*** Supplied data ***
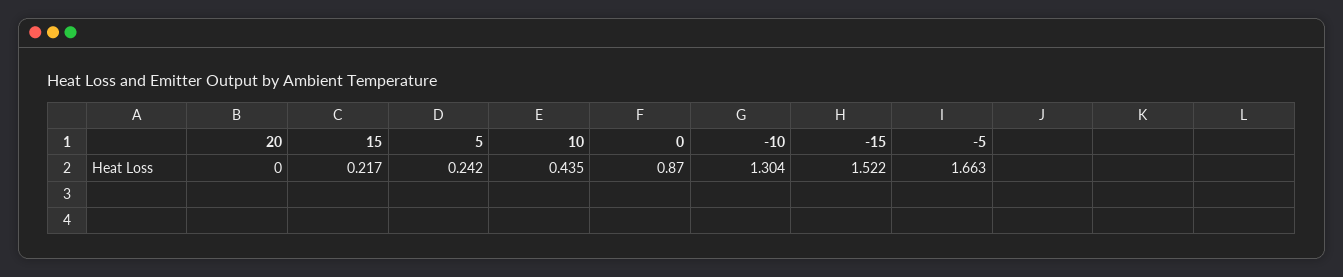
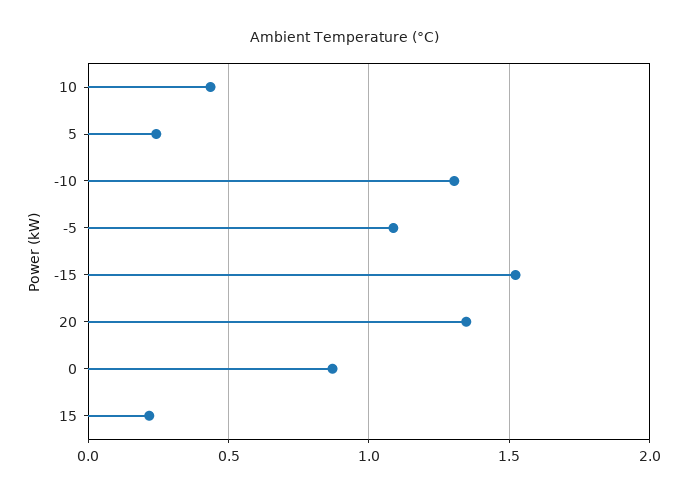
  {
-   "20": 0,
+   "20": 1.35,
    "15": 0.217,
    "5": 0.242,
    "10": 0.435,
    "0": 0.87,
    "-10": 1.304,
    "-15": 1.522,
-   "-5": 1.663
+   "-5": 1.1
  }

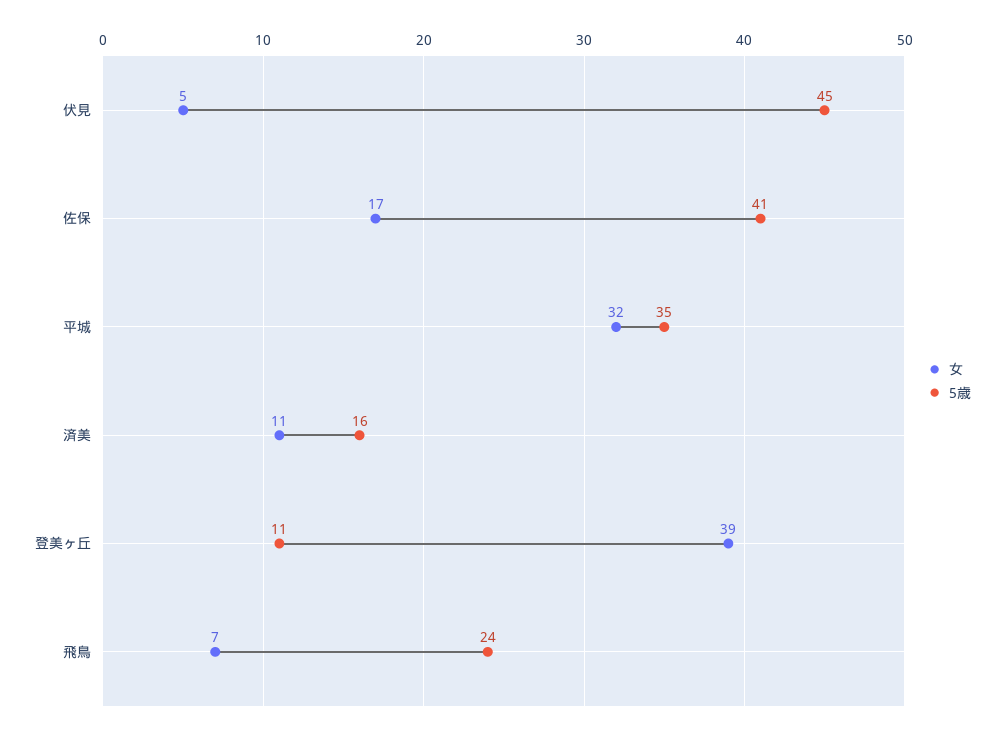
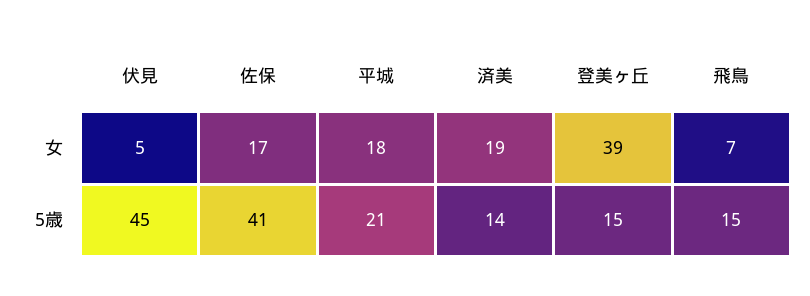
  {
    "女": {
      "伏見": 5,
      "佐保": 17,
-     "平城": 32,
+     "平城": 18,
-     "済美": 11,
+     "済美": 19,
      "登美ヶ丘": 39,
      "飛鳥": 7
    },
    "5歳": {
      "伏見": 45,
      "佐保": 41,
-     "平城": 35,
+     "平城": 21,
-     "済美": 16,
+     "済美": 14,
-     "登美ヶ丘": 11,
+     "登美ヶ丘": 15,
-     "飛鳥": 24
+     "飛鳥": 15
    }
  }

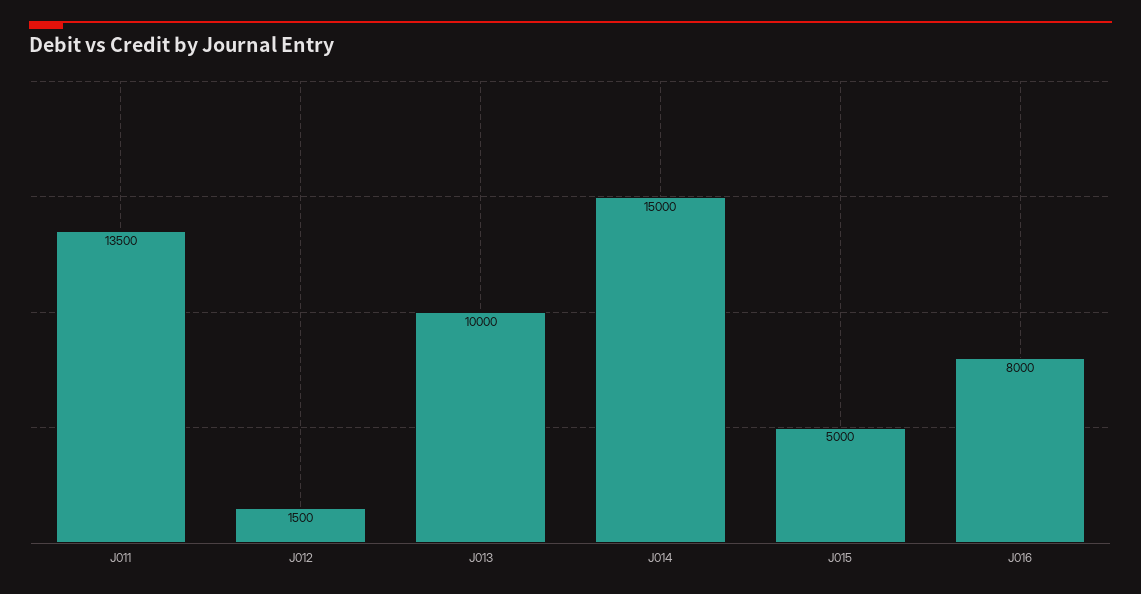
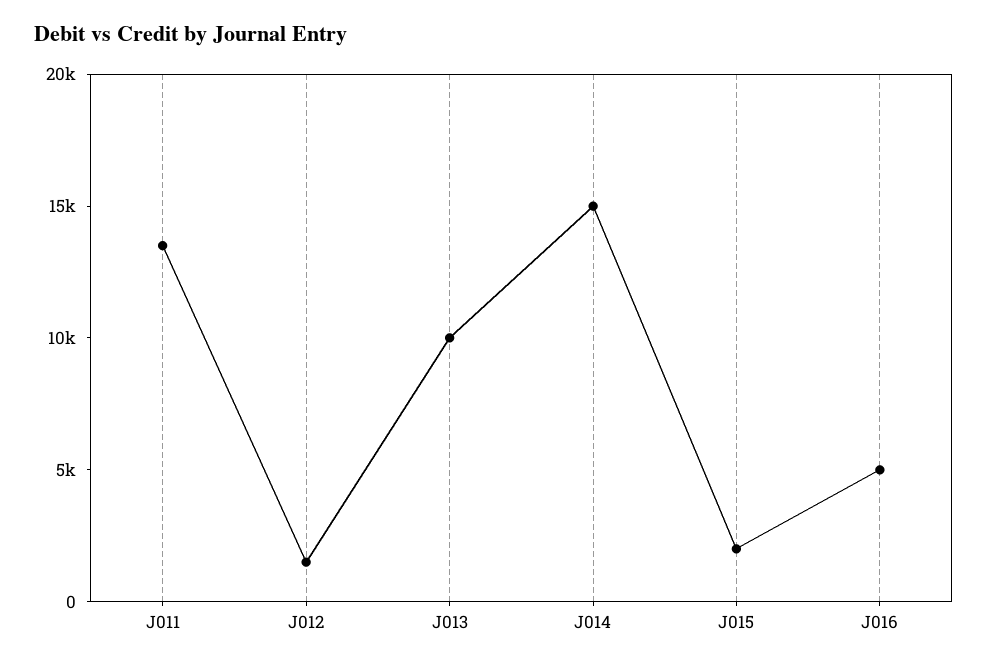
  {
    "J011": 13500,
    "J012": 1500,
    "J013": 10000,
    "J014": 15000,
-   "J015": 5000,
+   "J015": 2000,
-   "J016": 8000
+   "J016": 5000
  }

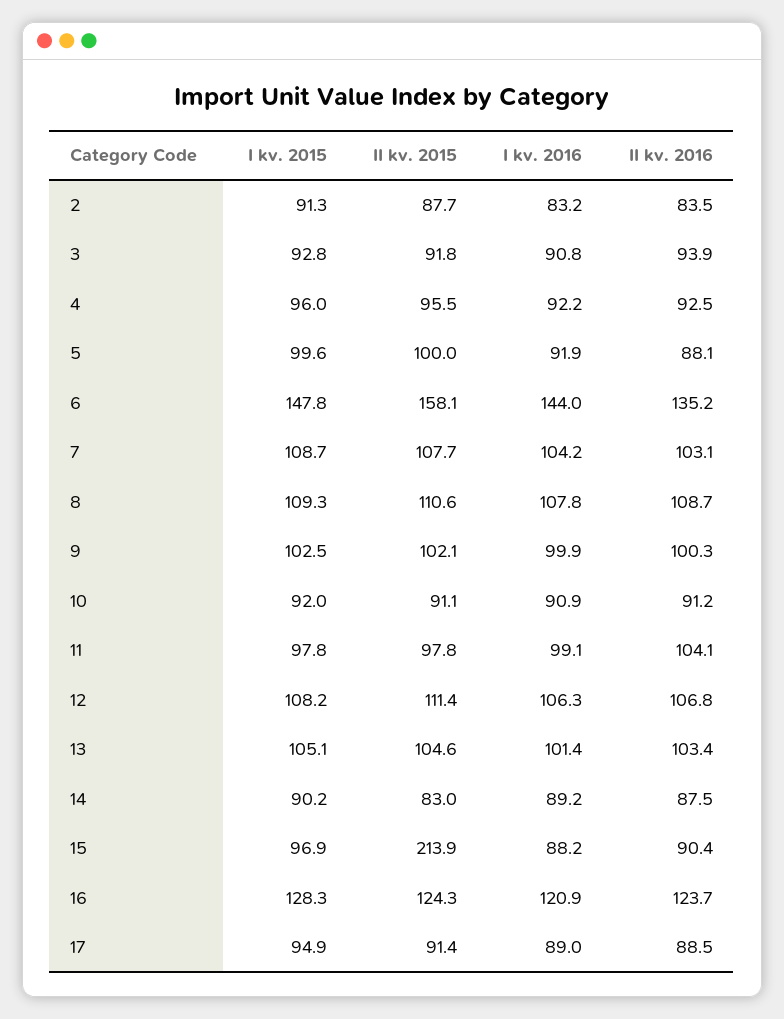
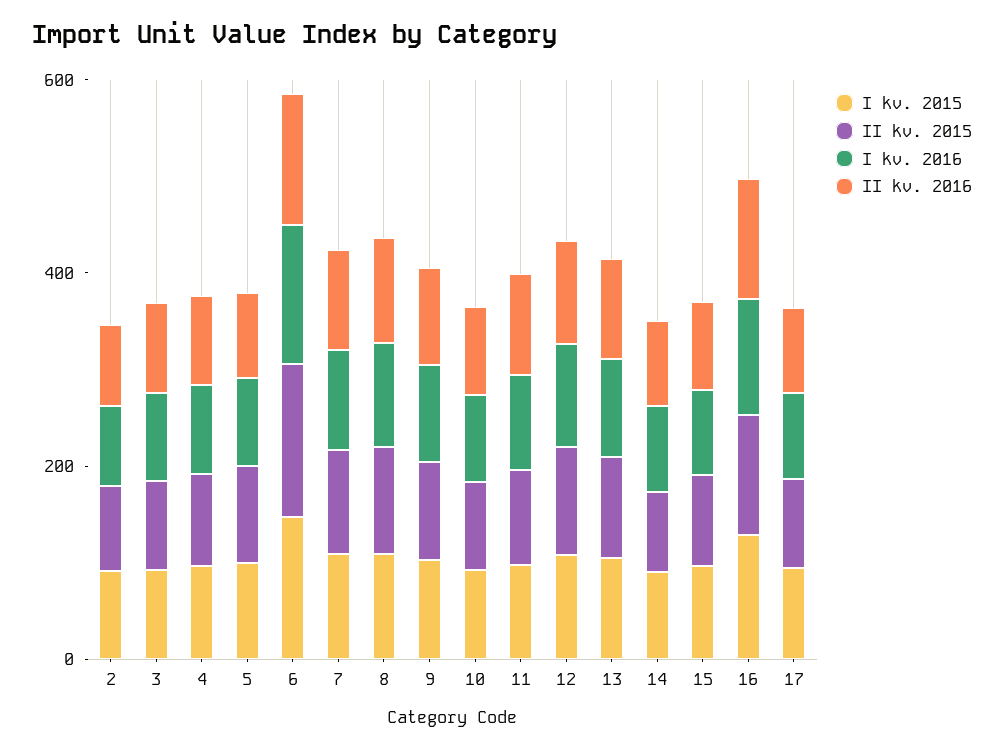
  {
    "I kv. 2015": {
      "2": 91.3,
      "3": 92.8,
      "4": 96,
      "5": 99.6,
      "6": 147.8,
      "7": 108.7,
      "8": 109.3,
      "9": 102.5,
      "10": 92,
      "11": 97.8,
      "12": 108.2,
      "13": 105.1,
      "14": 90.2,
      "15": 96.9,
      "16": 128.3,
      "17": 94.9
    },
    "II kv. 2015": {
      "2": 87.7,
      "3": 91.8,
      "4": 95.5,
      "5": 100,
      "6": 158.1,
      "7": 107.7,
      "8": 110.6,
      "9": 102.1,
      "10": 91.1,
      "11": 97.8,
      "12": 111.4,
      "13": 104.6,
      "14": 83,
-     "15": 213.9,
+     "15": 100,
      "16": 124.3,
      "17": 91.4
    },
    "I kv. 2016": {
      "2": 83.2,
      "3": 90.8,
      "4": 92.2,
      "5": 91.9,
      "6": 144,
      "7": 104.2,
      "8": 107.8,
      "9": 99.9,
      "10": 90.9,
      "11": 99.1,
      "12": 106.3,
      "13": 101.4,
      "14": 89.2,
      "15": 88.2,
      "16": 120.9,
      "17": 89
    },
    "II kv. 2016": {
      "2": 83.5,
      "3": 93.9,
      "4": 92.5,
      "5": 88.1,
      "6": 135.2,
      "7": 103.1,
      "8": 108.7,
      "9": 100.3,
      "10": 91.2,
      "11": 104.1,
      "12": 106.8,
      "13": 103.4,
      "14": 87.5,
      "15": 90.4,
      "16": 123.7,
      "17": 88.5
    }
  }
*** End of Supplied data ***
■ **Exercise goal**
Restate the records above in full, word for word. Keep pictures out.

■ **Exercise solution**
  {
-   "20": 0,
+   "20": 1.35,
    "15": 0.217,
    "5": 0.242,
    "10": 0.435,
    "0": 0.87,
    "-10": 1.304,
    "-15": 1.522,
-   "-5": 1.663
+   "-5": 1.1
  }

  {
    "女": {
      "伏見": 5,
      "佐保": 17,
-     "平城": 32,
+     "平城": 18,
-     "済美": 11,
+     "済美": 19,
      "登美ヶ丘": 39,
      "飛鳥": 7
    },
    "5歳": {
      "伏見": 45,
      "佐保": 41,
-     "平城": 35,
+     "平城": 21,
-     "済美": 16,
+     "済美": 14,
-     "登美ヶ丘": 11,
+     "登美ヶ丘": 15,
-     "飛鳥": 24
+     "飛鳥": 15
    }
  }

  {
    "J011": 13500,
    "J012": 1500,
    "J013": 10000,
    "J014": 15000,
-   "J015": 5000,
+   "J015": 2000,
-   "J016": 8000
+   "J016": 5000
  }

  {
    "I kv. 2015": {
      "2": 91.3,
      "3": 92.8,
      "4": 96,
      "5": 99.6,
      "6": 147.8,
      "7": 108.7,
      "8": 109.3,
      "9": 102.5,
      "10": 92,
      "11": 97.8,
      "12": 108.2,
      "13": 105.1,
      "14": 90.2,
      "15": 96.9,
      "16": 128.3,
      "17": 94.9
    },
    "II kv. 2015": {
      "2": 87.7,
      "3": 91.8,
      "4": 95.5,
      "5": 100,
      "6": 158.1,
      "7": 107.7,
      "8": 110.6,
      "9": 102.1,
      "10": 91.1,
      "11": 97.8,
      "12": 111.4,
      "13": 104.6,
      "14": 83,
-     "15": 213.9,
+     "15": 100,
      "16": 124.3,
      "17": 91.4
    },
    "I kv. 2016": {
      "2": 83.2,
      "3": 90.8,
      "4": 92.2,
      "5": 91.9,
      "6": 144,
      "7": 104.2,
      "8": 107.8,
      "9": 99.9,
      "10": 90.9,
      "11": 99.1,
      "12": 106.3,
      "13": 101.4,
      "14": 89.2,
      "15": 88.2,
      "16": 120.9,
      "17": 89
    },
    "II kv. 2016": {
      "2": 83.5,
      "3": 93.9,
      "4": 92.5,
      "5": 88.1,
      "6": 135.2,
      "7": 103.1,
      "8": 108.7,
      "9": 100.3,
      "10": 91.2,
      "11": 104.1,
      "12": 106.8,
      "13": 103.4,
      "14": 87.5,
      "15": 90.4,
      "16": 123.7,
      "17": 88.5
    }
  }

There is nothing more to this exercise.